The PRA proposes to amend the life, counterparty and non-life templates and the associated instructions (LOG files) in SS25/15 and SS26/15 with the changes set out in the Appendices to the CP. The proposed changes would take effect from 31 December 2018 for financial year-end 2018 reporting onwards. The proposals follow the analysis of the year-end 2016 PRA internal model output request, feedback from individual firms and the PRA’s package of insurance reporting reforms. The PRA has also considered the areas recommended for reform made by the Association of British Insurers (ABI) and discussed with the Treasury Select Committee.
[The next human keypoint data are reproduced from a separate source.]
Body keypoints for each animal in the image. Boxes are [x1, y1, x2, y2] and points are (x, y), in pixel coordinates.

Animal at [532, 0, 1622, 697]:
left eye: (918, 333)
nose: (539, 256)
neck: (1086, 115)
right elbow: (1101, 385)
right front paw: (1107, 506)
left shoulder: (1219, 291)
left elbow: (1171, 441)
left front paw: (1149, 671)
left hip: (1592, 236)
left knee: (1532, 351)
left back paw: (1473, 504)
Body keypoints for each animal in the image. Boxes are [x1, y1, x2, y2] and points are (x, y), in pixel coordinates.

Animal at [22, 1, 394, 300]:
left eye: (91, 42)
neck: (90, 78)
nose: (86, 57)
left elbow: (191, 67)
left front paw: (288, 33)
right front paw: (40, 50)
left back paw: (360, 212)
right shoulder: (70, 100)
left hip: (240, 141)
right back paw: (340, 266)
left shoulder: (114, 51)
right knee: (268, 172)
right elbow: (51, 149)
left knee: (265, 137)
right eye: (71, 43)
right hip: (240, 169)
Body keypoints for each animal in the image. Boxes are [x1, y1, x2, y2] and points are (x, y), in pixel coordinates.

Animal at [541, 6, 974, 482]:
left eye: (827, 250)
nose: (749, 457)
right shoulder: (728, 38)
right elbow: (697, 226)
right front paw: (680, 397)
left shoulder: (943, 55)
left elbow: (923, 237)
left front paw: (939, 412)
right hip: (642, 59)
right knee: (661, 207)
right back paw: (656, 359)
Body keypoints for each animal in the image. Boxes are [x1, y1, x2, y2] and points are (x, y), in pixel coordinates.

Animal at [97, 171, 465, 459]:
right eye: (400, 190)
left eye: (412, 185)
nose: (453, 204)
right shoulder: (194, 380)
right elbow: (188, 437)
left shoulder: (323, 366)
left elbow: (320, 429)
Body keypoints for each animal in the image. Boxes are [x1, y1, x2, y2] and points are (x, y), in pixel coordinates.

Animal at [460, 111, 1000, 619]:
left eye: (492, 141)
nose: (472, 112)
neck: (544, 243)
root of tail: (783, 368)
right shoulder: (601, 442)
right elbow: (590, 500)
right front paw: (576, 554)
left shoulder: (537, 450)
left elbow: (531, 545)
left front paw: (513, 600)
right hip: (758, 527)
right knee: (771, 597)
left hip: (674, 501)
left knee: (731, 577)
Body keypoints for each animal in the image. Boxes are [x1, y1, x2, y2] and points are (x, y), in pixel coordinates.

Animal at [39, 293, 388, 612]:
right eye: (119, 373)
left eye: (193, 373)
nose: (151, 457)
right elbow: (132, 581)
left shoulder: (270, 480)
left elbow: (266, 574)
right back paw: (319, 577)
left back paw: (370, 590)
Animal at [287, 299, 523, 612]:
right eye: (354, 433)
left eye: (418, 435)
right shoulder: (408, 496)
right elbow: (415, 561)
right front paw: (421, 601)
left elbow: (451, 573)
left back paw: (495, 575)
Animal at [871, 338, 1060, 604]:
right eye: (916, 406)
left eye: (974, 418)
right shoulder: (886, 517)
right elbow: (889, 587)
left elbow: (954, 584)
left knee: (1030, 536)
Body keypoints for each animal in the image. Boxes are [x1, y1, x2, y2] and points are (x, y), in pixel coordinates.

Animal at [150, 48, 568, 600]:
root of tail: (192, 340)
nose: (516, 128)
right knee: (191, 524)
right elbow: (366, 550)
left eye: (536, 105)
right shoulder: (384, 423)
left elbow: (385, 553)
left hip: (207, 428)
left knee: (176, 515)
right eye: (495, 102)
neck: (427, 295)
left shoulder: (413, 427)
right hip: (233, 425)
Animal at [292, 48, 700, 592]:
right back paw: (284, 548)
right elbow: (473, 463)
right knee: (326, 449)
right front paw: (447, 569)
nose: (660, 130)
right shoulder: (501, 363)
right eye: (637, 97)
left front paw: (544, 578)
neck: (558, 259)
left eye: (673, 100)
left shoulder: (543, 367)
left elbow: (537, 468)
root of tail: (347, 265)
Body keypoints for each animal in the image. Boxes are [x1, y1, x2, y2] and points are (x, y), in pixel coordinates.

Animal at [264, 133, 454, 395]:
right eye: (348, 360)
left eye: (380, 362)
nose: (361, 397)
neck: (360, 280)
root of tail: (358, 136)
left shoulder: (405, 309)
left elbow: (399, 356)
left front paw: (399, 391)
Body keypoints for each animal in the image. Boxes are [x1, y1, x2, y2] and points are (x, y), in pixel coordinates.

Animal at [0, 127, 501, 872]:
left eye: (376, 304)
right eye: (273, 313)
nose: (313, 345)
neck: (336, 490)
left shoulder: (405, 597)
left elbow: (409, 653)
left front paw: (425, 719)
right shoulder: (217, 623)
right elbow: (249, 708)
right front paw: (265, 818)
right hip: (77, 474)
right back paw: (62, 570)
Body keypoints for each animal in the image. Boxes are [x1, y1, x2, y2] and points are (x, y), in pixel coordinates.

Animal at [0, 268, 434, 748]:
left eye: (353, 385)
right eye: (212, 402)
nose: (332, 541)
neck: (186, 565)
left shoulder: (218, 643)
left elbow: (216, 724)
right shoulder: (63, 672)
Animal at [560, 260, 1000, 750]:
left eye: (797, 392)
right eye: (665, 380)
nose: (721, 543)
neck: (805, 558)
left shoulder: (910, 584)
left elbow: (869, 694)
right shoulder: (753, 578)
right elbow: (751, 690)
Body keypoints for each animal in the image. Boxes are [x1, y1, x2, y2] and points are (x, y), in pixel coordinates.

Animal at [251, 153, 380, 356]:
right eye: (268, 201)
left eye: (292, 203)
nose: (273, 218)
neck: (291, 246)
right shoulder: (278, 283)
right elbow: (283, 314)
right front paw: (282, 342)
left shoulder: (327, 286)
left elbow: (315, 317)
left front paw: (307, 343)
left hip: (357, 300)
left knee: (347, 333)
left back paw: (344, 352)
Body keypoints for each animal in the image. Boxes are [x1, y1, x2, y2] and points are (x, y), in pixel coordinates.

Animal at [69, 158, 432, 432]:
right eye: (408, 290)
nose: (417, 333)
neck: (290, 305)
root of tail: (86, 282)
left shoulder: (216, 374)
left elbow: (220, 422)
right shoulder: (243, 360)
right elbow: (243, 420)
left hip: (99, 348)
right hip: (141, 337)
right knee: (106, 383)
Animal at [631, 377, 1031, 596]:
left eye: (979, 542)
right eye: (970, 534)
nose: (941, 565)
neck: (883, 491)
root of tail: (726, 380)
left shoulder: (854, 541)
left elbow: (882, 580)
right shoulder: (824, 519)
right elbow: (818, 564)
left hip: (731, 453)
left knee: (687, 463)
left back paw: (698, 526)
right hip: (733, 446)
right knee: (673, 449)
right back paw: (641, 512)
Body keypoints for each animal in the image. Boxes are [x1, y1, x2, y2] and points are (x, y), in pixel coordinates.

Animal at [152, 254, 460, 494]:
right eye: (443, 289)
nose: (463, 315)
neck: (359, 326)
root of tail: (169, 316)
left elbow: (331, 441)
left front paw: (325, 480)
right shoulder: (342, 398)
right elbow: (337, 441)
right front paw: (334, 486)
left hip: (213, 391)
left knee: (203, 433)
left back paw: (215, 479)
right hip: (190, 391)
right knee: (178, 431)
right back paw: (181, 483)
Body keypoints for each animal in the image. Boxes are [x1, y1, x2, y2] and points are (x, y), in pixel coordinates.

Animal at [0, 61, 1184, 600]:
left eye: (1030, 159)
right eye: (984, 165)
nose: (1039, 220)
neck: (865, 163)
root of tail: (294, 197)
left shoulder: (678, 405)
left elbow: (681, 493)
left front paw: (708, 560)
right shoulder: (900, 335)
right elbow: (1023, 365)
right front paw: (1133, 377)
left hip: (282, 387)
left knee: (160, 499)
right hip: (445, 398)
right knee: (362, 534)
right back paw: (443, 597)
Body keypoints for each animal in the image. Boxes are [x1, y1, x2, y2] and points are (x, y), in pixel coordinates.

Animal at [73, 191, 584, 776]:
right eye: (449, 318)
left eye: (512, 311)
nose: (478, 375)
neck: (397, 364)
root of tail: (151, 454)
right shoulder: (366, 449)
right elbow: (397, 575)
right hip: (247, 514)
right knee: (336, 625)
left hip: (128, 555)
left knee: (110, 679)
The CP proposes changes to reporting of internal model outputs for the following templates and LOG files:
  • Internal model risk outputs (life) (IM.01) (SS25/15);
  • Internal model counterparty risk (IM.02) (SS25/15 and SS26/15); and
  • Internal model outputs (non-life) (IM.03.01 to IM.03.11 and MO.03.01 to MO.03.11) (SS25/15 and SS26/15).
Comments on the proposals should be submitted by 13 July 2018.

Solvency II: changes to reporting format – CP11/18
On 20 April, the PRA published a Consultation Paper (CP11/18) containing proposals to change the file type and reporting format for a number of regular reporting submissions to bring them into line with Solvency II quantitative reporting templates and international data standards.

The proposed changes would alter the required reporting format from Microsoft Excel workbooks to XBLR (eXtensible Business Reporting Language) standards for:
  • National Specific Templates (NSTs);
  • internal model outputs (IMO);
  • market risk sensitivities (MRS); and
  • standard formula reporting for firms with an approved internal model (model drift).   
The PRA's proposals do not affect the underlying content of the reports, although there are separate consultations on the contents of NSTs and the IMO within CP2/18 and CP10/8 respectively.

This consultation is relevant to all UK Solvency II firms, and the Society of Lloyd's and its managing agents, and if implemented would apply to submissions relating to financial year-end 2018 onward.

Comments should be submitted on or before Friday 1 June 2018.